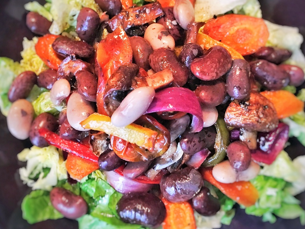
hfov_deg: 55.3
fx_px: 291
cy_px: 100
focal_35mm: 33
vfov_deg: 42.9
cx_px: 150
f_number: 2.2
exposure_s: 1/17
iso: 500
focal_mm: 4.15
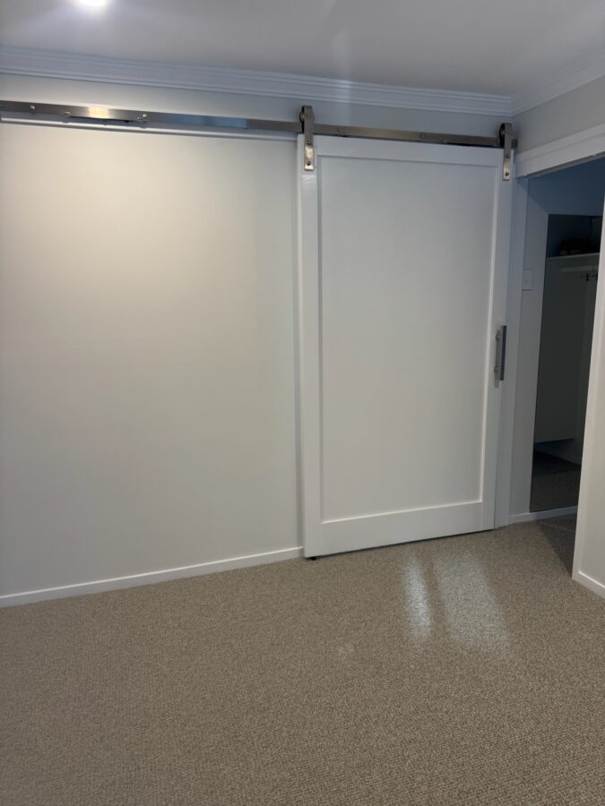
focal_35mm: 24
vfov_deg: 71.6
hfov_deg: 56.8
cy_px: 403
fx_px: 559
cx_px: 302
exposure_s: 1/50
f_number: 1.78
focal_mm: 6.76
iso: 125
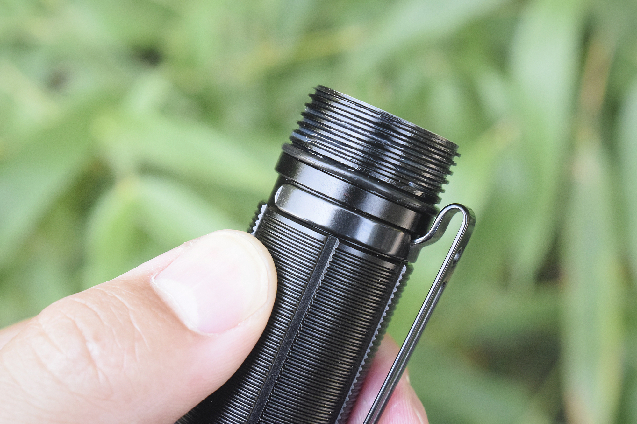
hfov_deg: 24.6
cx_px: 318
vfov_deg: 16.6
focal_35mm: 82
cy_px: 212
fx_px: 1460
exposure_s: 1/320
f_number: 9
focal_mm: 55
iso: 3200
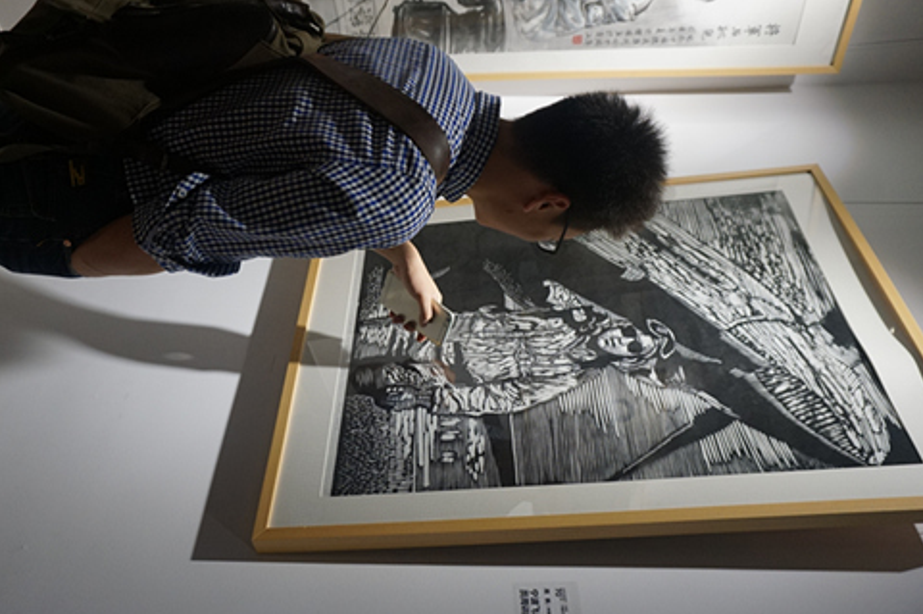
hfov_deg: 61.9
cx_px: 419
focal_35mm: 30
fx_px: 768
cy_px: 307
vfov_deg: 43.5
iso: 800
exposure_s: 1/160
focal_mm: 16
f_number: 4
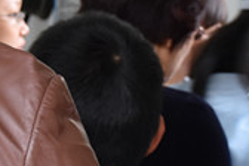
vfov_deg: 7.1
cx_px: 53
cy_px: 67
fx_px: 1330
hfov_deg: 10.7
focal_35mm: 192
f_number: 4.5
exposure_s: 1/80
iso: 800
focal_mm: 27
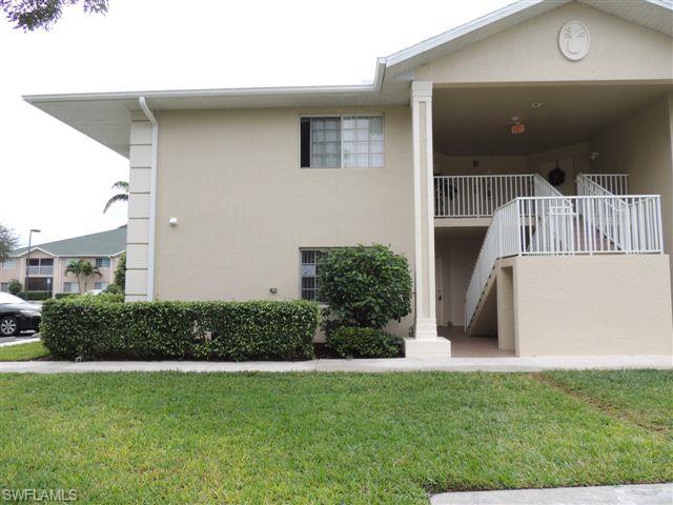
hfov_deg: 71.6
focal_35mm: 24
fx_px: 467
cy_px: 252
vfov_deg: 56.8
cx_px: 336
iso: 100
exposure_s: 1/320
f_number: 3
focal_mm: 4.3
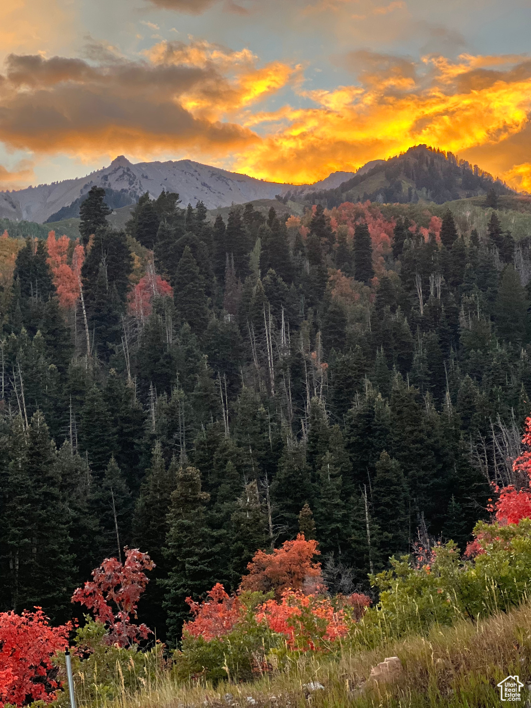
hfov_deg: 19.1
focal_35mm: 77
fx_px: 1575
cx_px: 266
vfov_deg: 25.3
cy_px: 354
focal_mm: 9
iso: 250
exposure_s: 1/108
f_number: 2.8
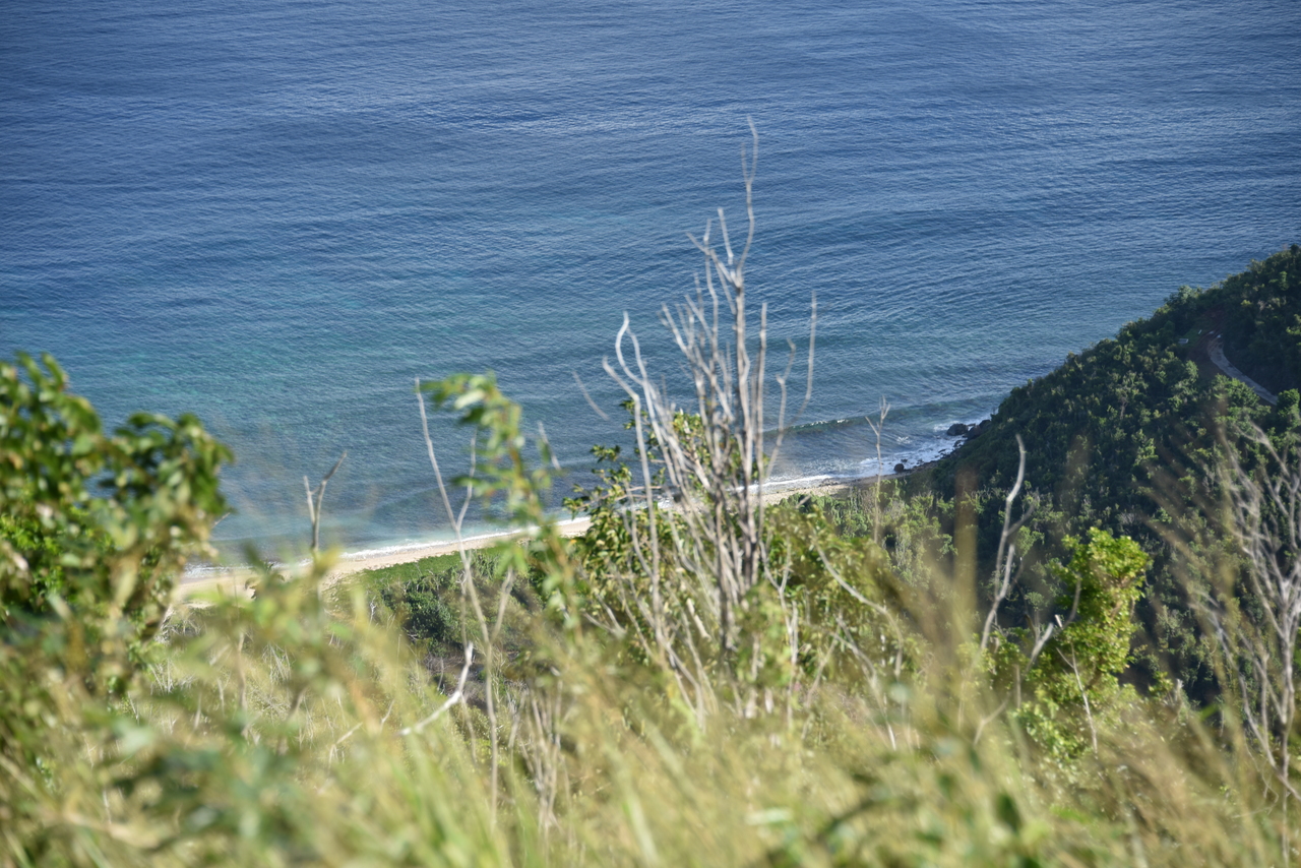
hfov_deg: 13.7
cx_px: 650
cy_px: 434
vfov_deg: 9.2
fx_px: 5422
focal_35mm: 150
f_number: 6.3
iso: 100
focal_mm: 150
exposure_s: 1/320
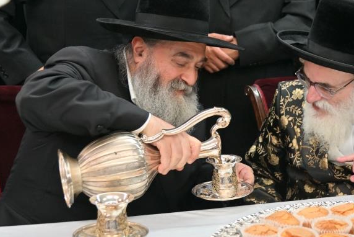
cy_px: 67
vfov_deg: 19.9
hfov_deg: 29.0
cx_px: 285
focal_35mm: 68
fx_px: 669
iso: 400
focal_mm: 38
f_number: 4
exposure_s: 1/160
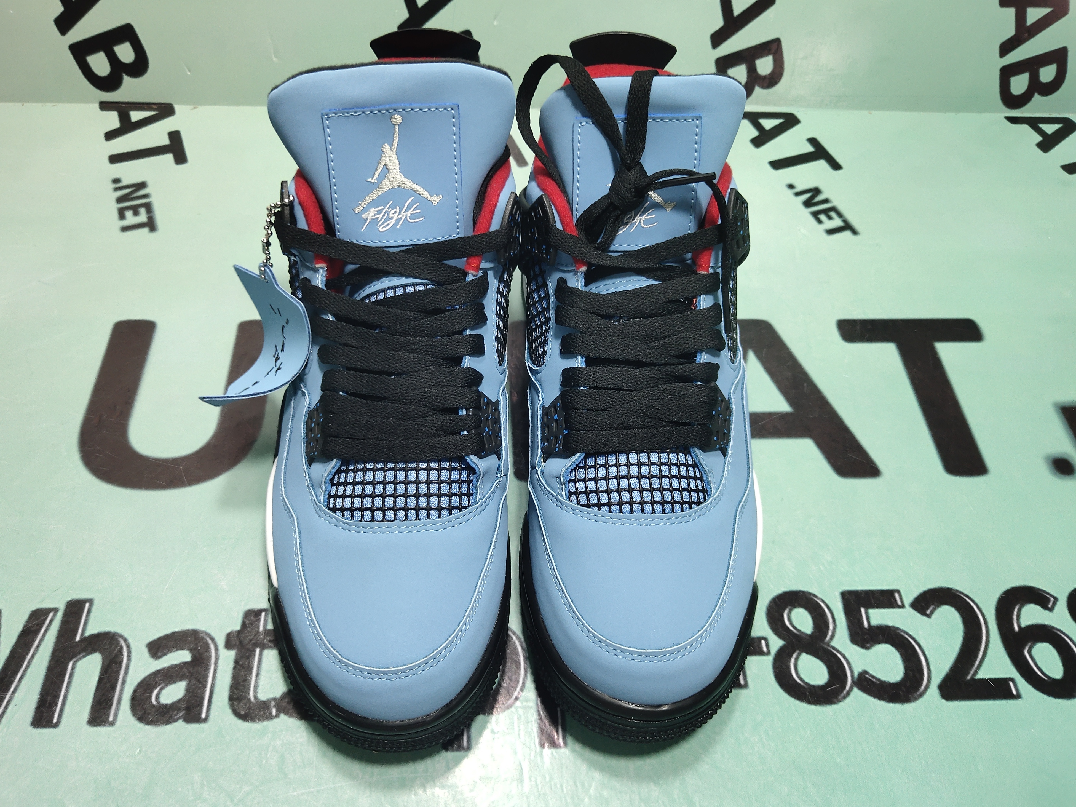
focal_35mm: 31
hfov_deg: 58.3
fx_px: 964
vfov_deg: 45.4
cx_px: 523
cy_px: 410
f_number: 1.79
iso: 133
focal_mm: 4.35
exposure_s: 1/100
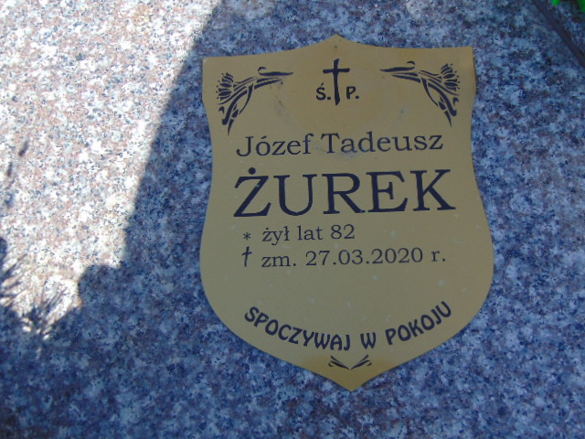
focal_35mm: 39
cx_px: 292
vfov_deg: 36.8
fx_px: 659
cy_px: 220
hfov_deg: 47.9
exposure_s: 1/640
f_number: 3.3
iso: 80
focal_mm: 6.9
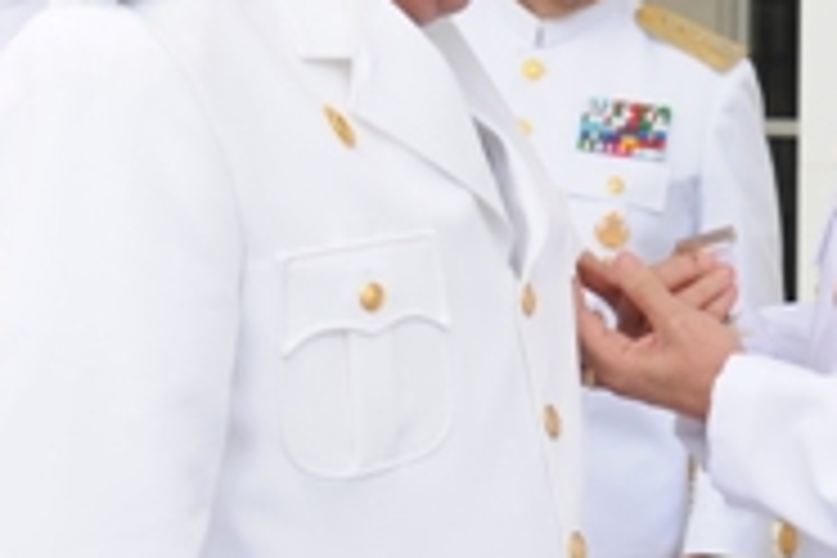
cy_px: 144
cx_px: 603
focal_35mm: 137
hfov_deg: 14.9
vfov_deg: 10.0
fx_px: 3185
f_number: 10
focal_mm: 38
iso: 200
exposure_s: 1/160
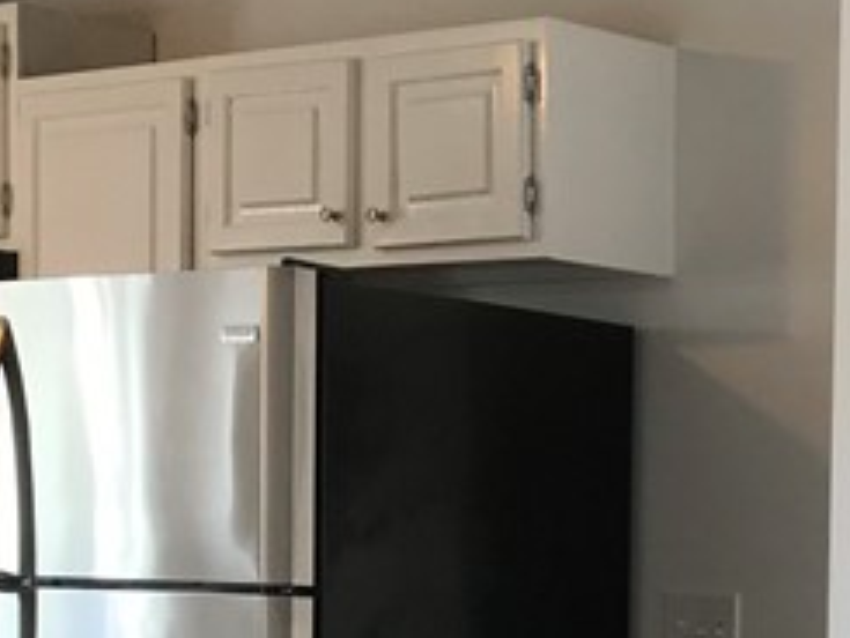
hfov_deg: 15.8
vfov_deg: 12.2
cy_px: 898
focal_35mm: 117
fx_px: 2874
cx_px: 1183
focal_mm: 3.99
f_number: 1.8
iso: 20
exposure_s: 1/40
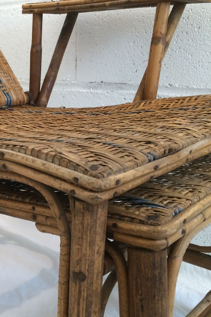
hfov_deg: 25.9
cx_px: -6
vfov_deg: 40.3
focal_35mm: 49
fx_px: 431
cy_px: 180
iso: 160
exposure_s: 1/33
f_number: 2.2
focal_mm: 4.15
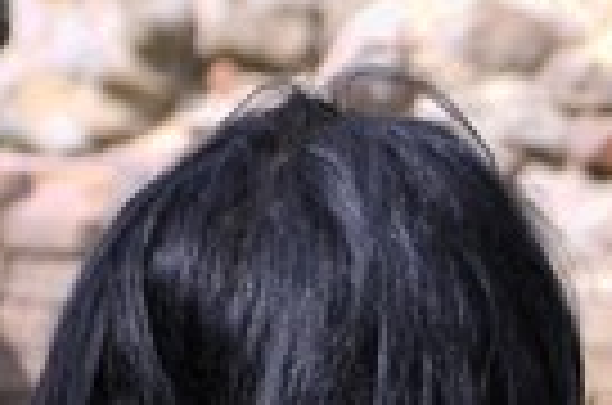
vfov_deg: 1.8
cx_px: 1346
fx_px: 13093
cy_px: 621
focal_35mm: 772
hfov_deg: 2.7
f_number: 5.3
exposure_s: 1/1250
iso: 500
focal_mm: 70
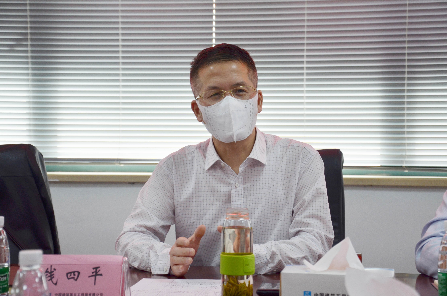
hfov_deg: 23.4
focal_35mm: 87
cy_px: 148
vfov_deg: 15.6
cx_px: 224
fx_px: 1078
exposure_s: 1/100
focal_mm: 58
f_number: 5
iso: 400
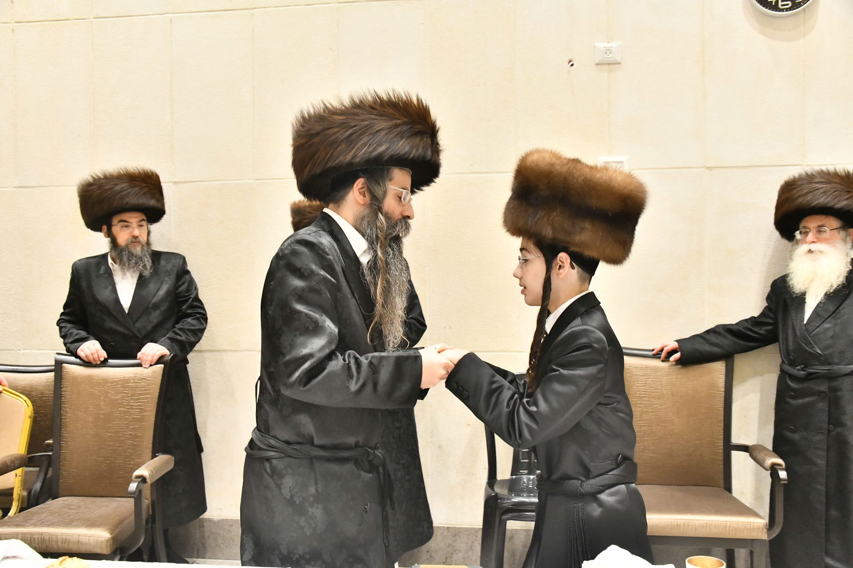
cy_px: 284
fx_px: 805
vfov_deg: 38.9
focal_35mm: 34
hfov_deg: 55.8
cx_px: 426
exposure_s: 1/250
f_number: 5.6
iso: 4000
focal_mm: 34
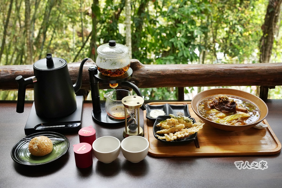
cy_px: 94
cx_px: 141
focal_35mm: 44
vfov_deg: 30.6
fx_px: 344
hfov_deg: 44.6
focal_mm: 43.9
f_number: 8
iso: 3200
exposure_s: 1/500
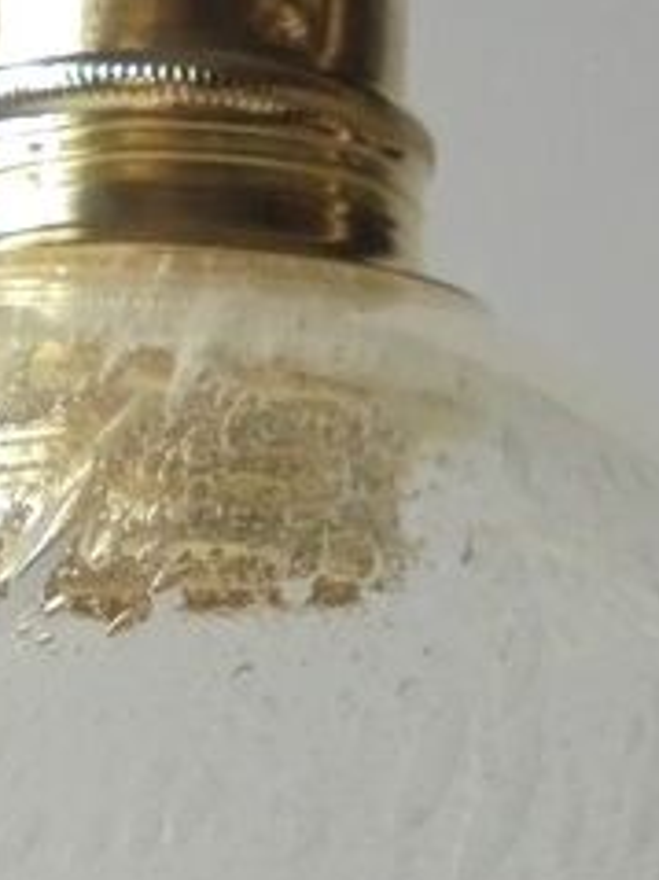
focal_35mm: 98
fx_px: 2490
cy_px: 1116
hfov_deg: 15.0
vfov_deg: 18.7
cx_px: 134
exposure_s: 1/30
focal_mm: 4.6
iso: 400
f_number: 3.5
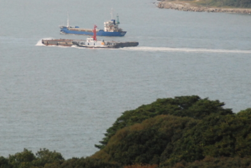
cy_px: 43
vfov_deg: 2.4
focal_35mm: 586
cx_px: 101
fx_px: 4088
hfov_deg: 3.5
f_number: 6.3
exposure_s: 1/2500
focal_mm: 200
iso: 1600
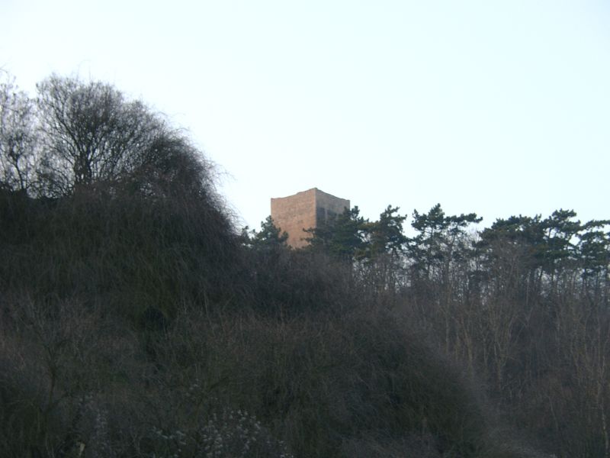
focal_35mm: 100
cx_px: 305
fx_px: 1762
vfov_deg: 14.8
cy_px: 229
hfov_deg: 19.6
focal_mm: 20.74
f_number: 2.8
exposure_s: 1/76.2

------------------------------------------------------------

### What you need to do
Although pictures appear among the entries, please set down only the lines from the one with "focal_mm: 58" up to and including the one with "fx_px: 4088", word for word.

### Result of the task
focal_mm: 58
f_number: 5
iso: 400
cy_px: 284
fx_px: 805
vfov_deg: 38.9
focal_35mm: 34
hfov_deg: 55.8
cx_px: 426
exposure_s: 1/250
f_number: 5.6
iso: 4000
focal_mm: 34
cy_px: 94
cx_px: 141
focal_35mm: 44
vfov_deg: 30.6
fx_px: 344
hfov_deg: 44.6
focal_mm: 43.9
f_number: 8
iso: 3200
exposure_s: 1/500
focal_35mm: 98
fx_px: 2490
cy_px: 1116
hfov_deg: 15.0
vfov_deg: 18.7
cx_px: 134
exposure_s: 1/30
focal_mm: 4.6
iso: 400
f_number: 3.5
cy_px: 43
vfov_deg: 2.4
focal_35mm: 586
cx_px: 101
fx_px: 4088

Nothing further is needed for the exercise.